The DSOs make their offers challenging to understand. Some will give you a purchase price that includes accounts receivable in the price. You might read the offer and say, “Wow, they’re offering me 100% of last year’s collections.” No, they’re not. They’re offering you 70% of last year’s collections and they will pay the market rate for the accounts receivable. The offer will pay you a percentage of the purchase price upfront. It’s typically around 70% of the purchase price at closing. They will have you carry a note or finance the last 30% and pay you a market interest rate. You may receive a lump sum payment each year while you work back. If you have a three-year work back employment agreement, you may get one-third of the 30% paid the first year, one-third the second year, and one-third the third year. However! You are typically required to keep the production level or net income of your practice up to a certain level. If you do not, you will either get a pro-rated amount, or you may not get paid that portion at all! Go back and read that again, as it is important. If you are counting on that last 30%, there is a bit of a gamble. What happens if they change the culture and the entire staff, and many patients leave? What happens if you have health problems? What happens if there’s a pandemic (we know that happens)? What happens during a recession? There are so many things that can happen in those three years.
Another thing to watch out for is how do they make the calculation for net income. Most will charge the practice a 5% – 15% management fee. They require you to make a net income number, but now they added a management fee on top. I’ve seen this in place where they added staff to the practice as well as an associate. The doctor didn’t make his net income number to no fault of his own.

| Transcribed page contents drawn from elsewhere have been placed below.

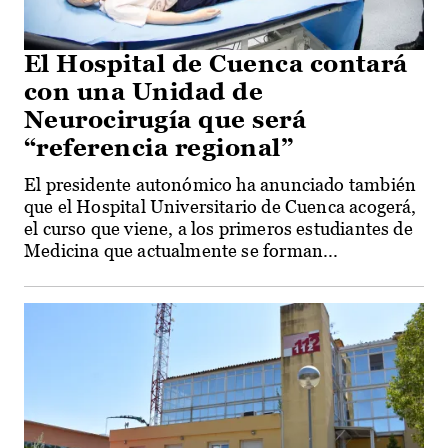
El Hospital de Cuenca contará
con una Unidad de
Neurocirugía que será
“referencia regional”
El presidente autonómico ha anunciado también
que el Hospital Universitario de Cuenca acogerá,
el curso que viene, a los primeros estudiantes de
Medicina que actualmente se forman...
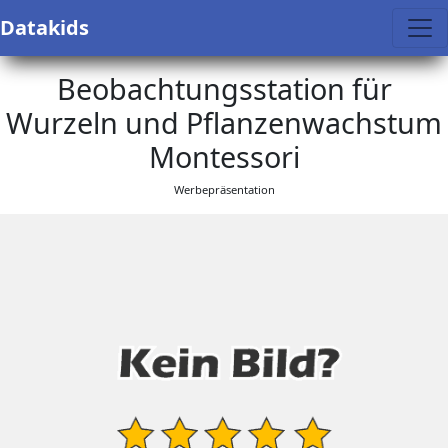
Datakids
Beobachtungsstation für
Wurzeln und Pflanzenwachstum
Montessori
Werbepräsentation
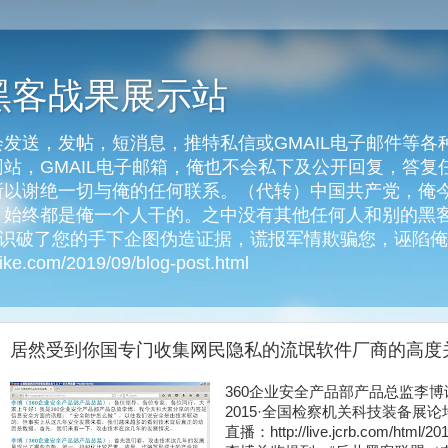
黑客战果展示站
发送，发帖，短消息，推特私信或GMAIL电子邮件等各
客网站，GMAIL电子邮箱，俺也不会私下及公开回复，答
以谢绝一切与俺的任何联系。（代转）中国共产党，俺今天
始终都是俺一个人干的。之中没有其他任何人和别的黑客
俺识破了您的手下企图伪造证据，谎报军情欺骗您，诬陷
e.com/2019/09/blog-post.html
居然受到你国专门收集网民隐私的流氓软件厂商的高度
360企业安全产品部产品总监李
2015·全国检察机关科技装备展
直播：http://live.jcrb.com/html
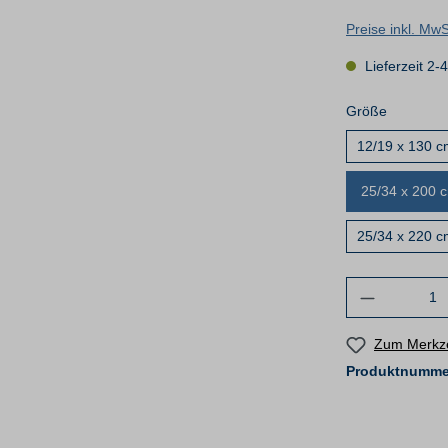
Preise inkl. Mw
Lieferzeit 2-
Größe
12/19 x 130 c
25/34 x 200 c
25/34 x 220 cm
Zum Merkze
Produktnumme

I have heard stories of DSOs offering practices above-market prices. We have been involved in several DSO sales lately and we have not seen a DSO pay above market for a practice. They have typically paid the market price. If your friend tells you they received 120% of collections, ask them to prove it. DSOs will quote prices on occasion based on EBITDA. That’s “Earnings Before Interest, Tax, Depreciation, and Amortization”. It’s a term used in the investment world for private equity as well as Wall Street. There are different ways to calculate EBITDA that private equity groups can manipulate, so don’t get caught up in quoting prices based on a fancy word. I’ve heard doctors say they sold their practice for 5 or 6 times EBITDA only to find out they input that management fee and the note payment into the EBITDA calculation. It truly wasn’t anywhere 6 times EBITDA.

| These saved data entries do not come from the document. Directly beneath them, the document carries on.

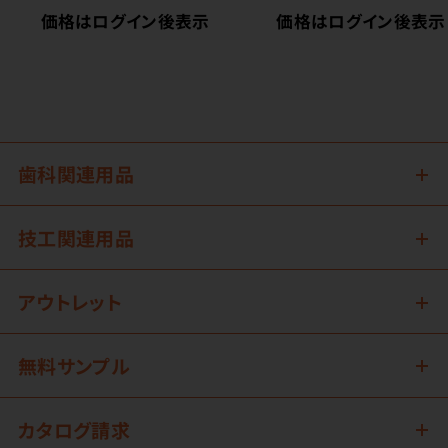
価格はログイン後表示
価格はログイン後表示
歯科関連用品
技工関連用品
アウトレット
無料サンプル
カタログ請求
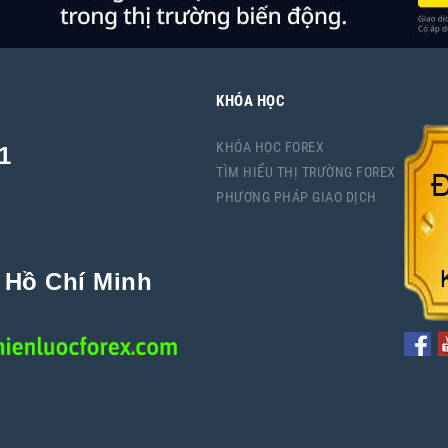
KHÓA HỌC
KHÓA HỌC FOREX
1
TÌM HIỂU THỊ TRƯỜNG FOREX
PHƯƠNG PHÁP GIAO DỊCH
P Hồ Chí Minh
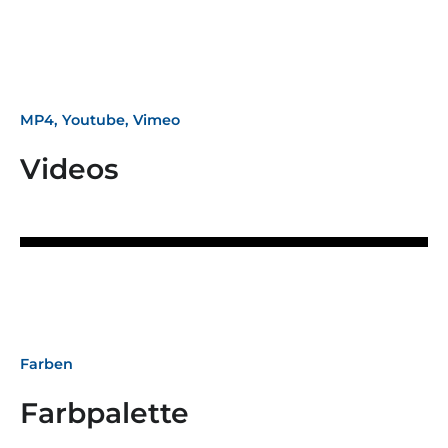
MP4, Youtube, Vimeo
Videos
Farben
Farbpalette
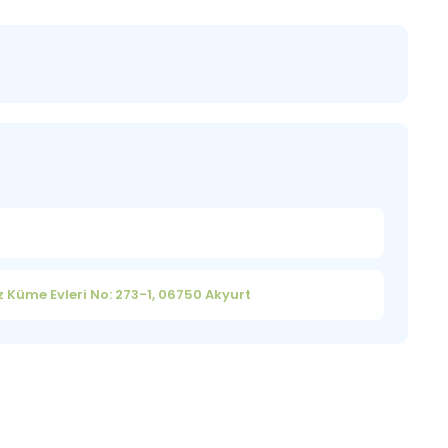
Küme Evleri No: 273-1, 06750 Akyurt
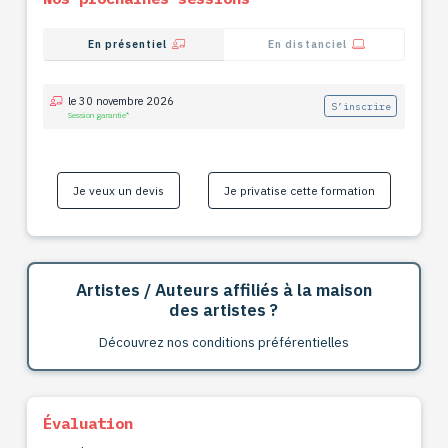
En présentiel
En distanciel
le 30 novembre 2026
S’inscrire
Session garantie*
Je veux un devis
Je privatise cette formation
Artistes / Auteurs affiliés à la maison
des artistes ?
Découvrez nos conditions préférentielles
Évaluation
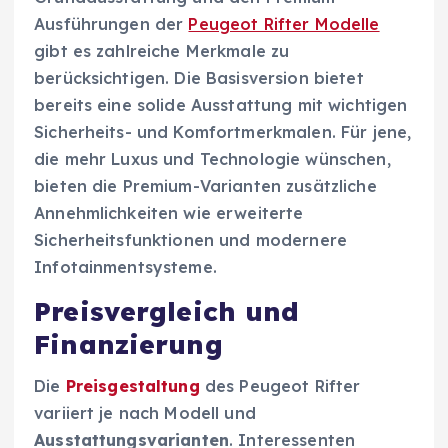
Ausführungen der
Peugeot Rifter Modelle
gibt es zahlreiche Merkmale zu
berücksichtigen. Die Basisversion bietet
bereits eine solide Ausstattung mit wichtigen
Sicherheits- und Komfortmerkmalen. Für jene,
die mehr Luxus und Technologie wünschen,
bieten die Premium-Varianten zusätzliche
Annehmlichkeiten wie erweiterte
Sicherheitsfunktionen und modernere
Infotainmentsysteme.
Preisvergleich und
Finanzierung
Die
Preisgestaltung
des Peugeot Rifter
variiert je nach Modell und
Ausstattungsvarianten
. Interessenten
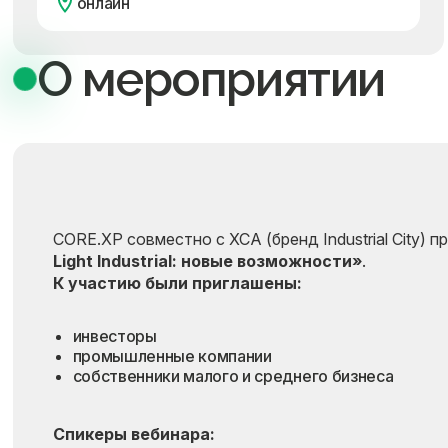
онлайн
О мероприятии
CORE.XP совместно с ХСА (бренд Industrial City) 
Light Industrial: новые возможности»
.
К участию были приглашены:
инвесторы
промышленные компании
собственники малого и среднего бизнеса
Спикеры вебинара:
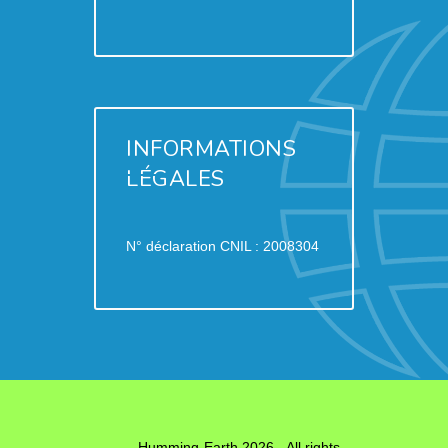
INFORMATIONS
LÉGALES
N° déclaration CNIL : 2008304
Humming-Earth 2026 - All rights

There are good DSOs and not-so-good DSOs out there. Some will completely change the culture of your practice. They will scare staff away with benefit and salary changes. Some will keep everything the same to the best of their abilities. But the staff knows you will eventually leave, so they may more readily look at other opportunities.

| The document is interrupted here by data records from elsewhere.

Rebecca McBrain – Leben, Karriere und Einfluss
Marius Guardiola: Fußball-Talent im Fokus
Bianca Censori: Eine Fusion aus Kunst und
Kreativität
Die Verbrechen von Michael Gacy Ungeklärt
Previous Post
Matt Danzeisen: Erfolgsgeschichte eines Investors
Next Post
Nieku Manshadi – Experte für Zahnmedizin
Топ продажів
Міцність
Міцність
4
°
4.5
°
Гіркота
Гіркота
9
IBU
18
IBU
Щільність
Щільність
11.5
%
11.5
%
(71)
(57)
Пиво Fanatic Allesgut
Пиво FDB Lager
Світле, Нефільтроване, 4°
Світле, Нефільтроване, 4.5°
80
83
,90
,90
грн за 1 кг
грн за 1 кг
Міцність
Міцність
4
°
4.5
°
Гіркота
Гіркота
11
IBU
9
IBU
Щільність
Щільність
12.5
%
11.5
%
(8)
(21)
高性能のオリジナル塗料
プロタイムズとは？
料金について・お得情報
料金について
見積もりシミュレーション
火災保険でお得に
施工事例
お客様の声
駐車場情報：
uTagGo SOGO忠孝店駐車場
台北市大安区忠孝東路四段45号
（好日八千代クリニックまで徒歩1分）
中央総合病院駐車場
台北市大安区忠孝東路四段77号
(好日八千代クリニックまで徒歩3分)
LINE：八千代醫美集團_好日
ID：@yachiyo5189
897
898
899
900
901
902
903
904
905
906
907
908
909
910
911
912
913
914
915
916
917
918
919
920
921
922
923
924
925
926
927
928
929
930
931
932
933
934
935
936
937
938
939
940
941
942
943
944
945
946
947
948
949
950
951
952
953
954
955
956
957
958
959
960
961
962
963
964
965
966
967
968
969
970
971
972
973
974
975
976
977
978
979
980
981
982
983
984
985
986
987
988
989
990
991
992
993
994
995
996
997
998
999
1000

The best advice I can give you is that if you are looking at an offer from a DSO, be sure and have an expert review the offer. Many of the local attorneys and brokers have worked with the DSOs. They know who are good and who may be a bit challenging. They also know the inside secrets the DSOs have where they may try to sneak something by you. I’ve seen doctors sell to DSOs and quite a few months later leaving the final 30% on the table. They just couldn’t take working for someone else in a different manner than they were used to. Know what you’re getting yourself into before you take that leap.